I set up a Canon 6D with my Bower (Samyang) 14mm f/2.8 lens.  The image was ISO 12,800 for 25 seconds.

You can see this one and more in my Nightscape Galleries  

Thursday, July 3, 2014

Milky Way Nightscape over Hot Springs Canyon

Early morning at Hot Springs Canyon was a shot I hoped to be able to get.  I had somewhat envisioned a shot looking down through the canyon with the Milky Way rising in the eastern sky above it.  I wondered about the possibility of lightpainting the canyon.  After the success we had at Santa Elena Canyon a few days before, we hoped to be able to duplicate it here.

We were up and out early.  We hiked into the canyon in the dark of 4am hour and back to where we had done sunset images.  I was keen to try using a 50mm lens to compress the scene some.  However we found the Milky Way was already too high in the sky for that image.  I made a few mental notes and filed the shot away for a future visit to the park.  I did concentrate on wider views of the galaxy and canyon.  Shooting both the views into the deeper parts of this small canyon as well as looking south across the river into Mexico.

One of the things we realized this morning is how the better night images will have a stronger foreground than a small canyon.  Things that look great at sunset seem small and dark at night.  If you compare these shots to the earlier entries and see the way the Balanced Rock, or pinnacles, or even the big walls of Santa Elena really help make the image.

Understand, I still liked the morning and the location but I think I got better night shots at some of the other locations.

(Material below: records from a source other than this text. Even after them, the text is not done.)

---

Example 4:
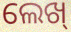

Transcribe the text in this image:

ଲେଖ୍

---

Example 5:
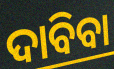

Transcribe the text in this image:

ଦାବିବା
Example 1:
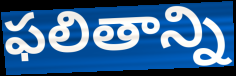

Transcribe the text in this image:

ఫలితాన్ని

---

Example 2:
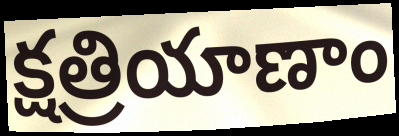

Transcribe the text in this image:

క్షత్రియాణాం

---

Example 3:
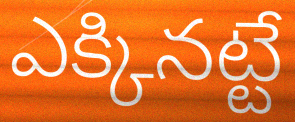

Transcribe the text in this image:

ఎక్కినట్టే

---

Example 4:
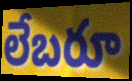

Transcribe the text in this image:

లేబరూ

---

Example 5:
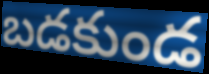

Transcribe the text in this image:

బడకుండ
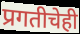
प्रगतीचेही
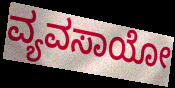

I was carrying two tripods to work two camera setups.  Then after moving several times, switched over to just the one setup with the Canon 6D as it has an edge at night over the 5D2.

After making images at several stops we finally finished the hike and photographed a palm tree doing a little lightpainting of the tree with the stars shining above.

It was a great end to the night photography and we hiked back through the canyon in the gray twilight not making another image.